We’ve lived so long under the spell of hierarchy—from god-kings to feudal lords to party bosses—that only recently have we awakened to see not only that “regular” citizens have the capacity for self-governance, but that without their engagement our huge global crises cannot be addressed. The changes needed for human society simply to survive, let alone thrive, are so profound that the only way we will move toward them is if we ourselves, regular citizens, feel meaningful ownership of solutions through direct engagement. Our problems are too big, interrelated, and pervasive to yield to directives from on high.
—Frances Moore Lappé, excerpt from Time for Progressives to Grow Up

Friday, July 18, 2014

Economists say solution to problems is more of the same

Click here to access article by Pete Dolack from Systemic Disorder.

Few people explain capitalist economic concepts and analyses better than Dolack. In this piece he deconstructs a document entitled “Policy Challenges for the Next 50 Years,” issued by a major capitalist organization called the OECD (the Organisation for Economic Co-operation and Development). 

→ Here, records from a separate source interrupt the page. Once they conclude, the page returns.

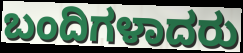
ಬಂದಿಗಳಾದರು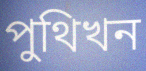
পুথিখন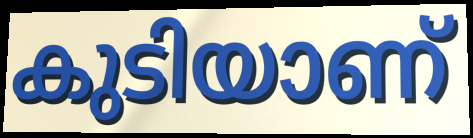
കുടിയാണ്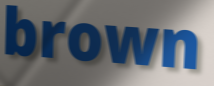
brown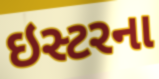
ઇસ્ટરના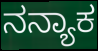
ನನ್ಯಾಕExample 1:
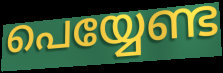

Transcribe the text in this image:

പെയ്യേണ്ട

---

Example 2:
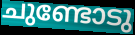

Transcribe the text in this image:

ചുണ്ടോടു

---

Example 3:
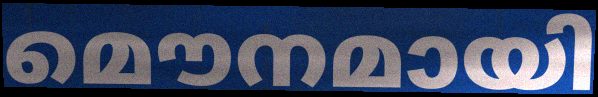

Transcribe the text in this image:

മൌനമായി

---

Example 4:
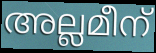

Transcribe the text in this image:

അല്ലമീന്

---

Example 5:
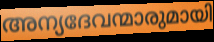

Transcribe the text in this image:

അന്യദേവന്മാരുമായി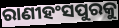
ରାଣୀହଂସପୁରକୁ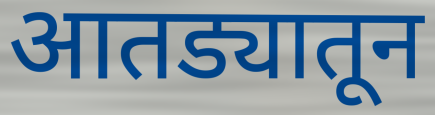
आतड्यातूनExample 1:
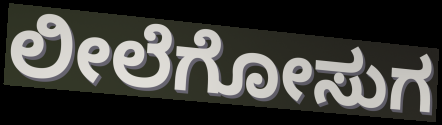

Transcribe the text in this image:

ಲೀಲೆಗೋಸುಗ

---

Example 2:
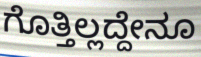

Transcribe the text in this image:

ಗೊತ್ತಿಲ್ಲದ್ದೇನೂ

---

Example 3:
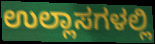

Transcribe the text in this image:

ಉಲ್ಲಾಸಗಳಲ್ಲಿ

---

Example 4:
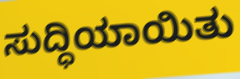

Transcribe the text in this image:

ಸುದ್ಧಿಯಾಯಿತು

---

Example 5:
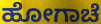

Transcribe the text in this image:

ಹೋಗಾಚೆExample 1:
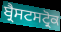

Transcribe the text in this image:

ਬ੍ਰੈਸਟਸਟ੍ਰੋਕ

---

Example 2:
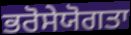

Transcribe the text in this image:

ਭਰੋਸੇਯੋਗਤਾ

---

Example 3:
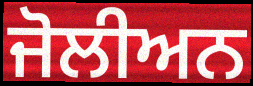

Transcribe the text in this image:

ਜੋਲੀਅਨ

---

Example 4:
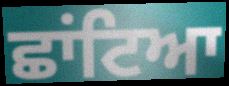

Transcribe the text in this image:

ਛਾਂਟਿਆ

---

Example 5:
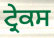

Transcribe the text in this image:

ਟ੍ਰੇਕਸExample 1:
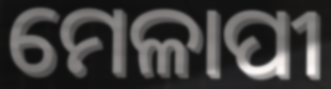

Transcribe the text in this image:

ମେଳାପୀ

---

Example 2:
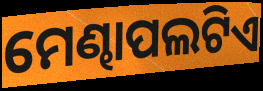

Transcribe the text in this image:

ମେଣ୍ଢାପଲଟିଏ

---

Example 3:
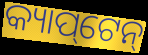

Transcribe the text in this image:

କ୍ୟାପ୍‌ଟେନ୍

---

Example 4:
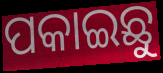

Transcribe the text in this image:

ପକାଇଛୁ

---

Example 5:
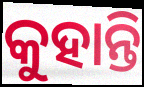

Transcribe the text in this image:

କୁହାନ୍ତି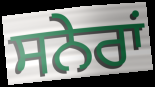
ਸਨੇਰਾਂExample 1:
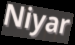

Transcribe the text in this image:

Niyar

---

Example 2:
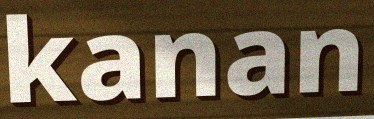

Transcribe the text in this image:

kanan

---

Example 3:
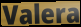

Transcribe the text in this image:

Valera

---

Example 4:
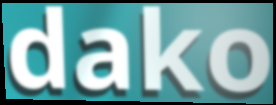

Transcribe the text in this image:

dako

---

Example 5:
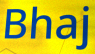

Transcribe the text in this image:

BhajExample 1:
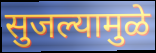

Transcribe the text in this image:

सुजल्यामुळे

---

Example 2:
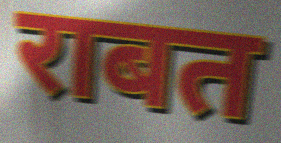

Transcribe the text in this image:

राबत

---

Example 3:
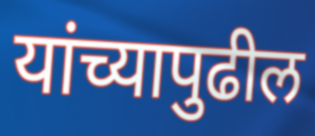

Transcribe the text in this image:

यांच्यापुढील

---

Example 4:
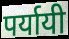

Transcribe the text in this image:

पर्यायी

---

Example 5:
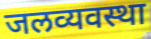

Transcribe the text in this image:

जलव्यवस्थाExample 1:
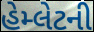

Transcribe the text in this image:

હેમ્લેટની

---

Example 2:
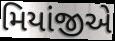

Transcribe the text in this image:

મિયાંજીએ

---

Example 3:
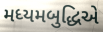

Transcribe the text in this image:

મધ્યમબુદ્ધિએ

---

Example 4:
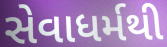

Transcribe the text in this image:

સેવાધર્મથી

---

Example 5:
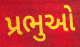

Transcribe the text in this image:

પ્રભુઓ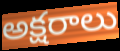
అక్షరాలుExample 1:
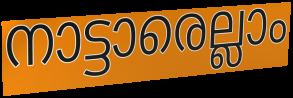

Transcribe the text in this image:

നാട്ടാരെല്ലാം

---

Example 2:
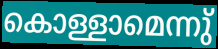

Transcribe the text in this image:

കൊള്ളാമെന്നു്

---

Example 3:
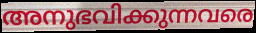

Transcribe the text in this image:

അനുഭവിക്കുന്നവരെ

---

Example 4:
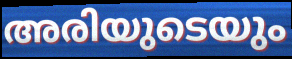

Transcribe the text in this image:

അരിയുടെയും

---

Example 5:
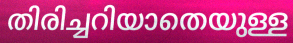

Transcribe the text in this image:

തിരിച്ചറിയാതെയുള്ളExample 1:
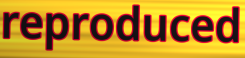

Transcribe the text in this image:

reproduced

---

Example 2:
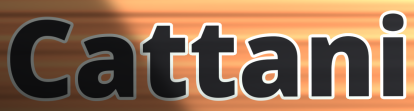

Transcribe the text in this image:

Cattani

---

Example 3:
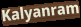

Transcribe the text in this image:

Kalyanram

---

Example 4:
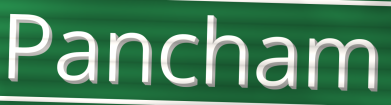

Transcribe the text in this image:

Pancham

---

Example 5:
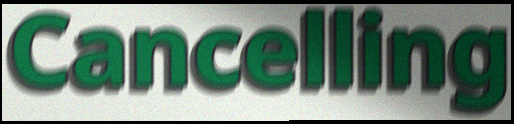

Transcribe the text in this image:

Cancelling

It appears that key capitalist policy makers insist that they must continue with the same neoliberal austerity policies with plenty of assurances that everything will be fine, but admit that their beloved system must now accept slow growth for the foreseeable future. Of course, what they are really facing is stagnation as their system which demands high rates of growth comes up against the resource limits of a finite planet, especially cheaply available energy from fossil fuels.
The implications of that stagnation are a sputtering economy, more unemployment and more inequality because capitalism is a system that requires growth. A system based on endless growth can’t function without it — slow growth (all the more so no growth) means misery for working people as the recent years of “recovery” from the 2008 economic collapse has demonstrated.
However, as Dolack correctly concludes:
An economic system designed to meet human needs, rather than private profit, would have no need to grow. But as capitalism is designed for private profit, and requires continual growth to maintain itself, harsher austerity (and the force that will be necessary to implement it) is what is on offer by the world’s elites.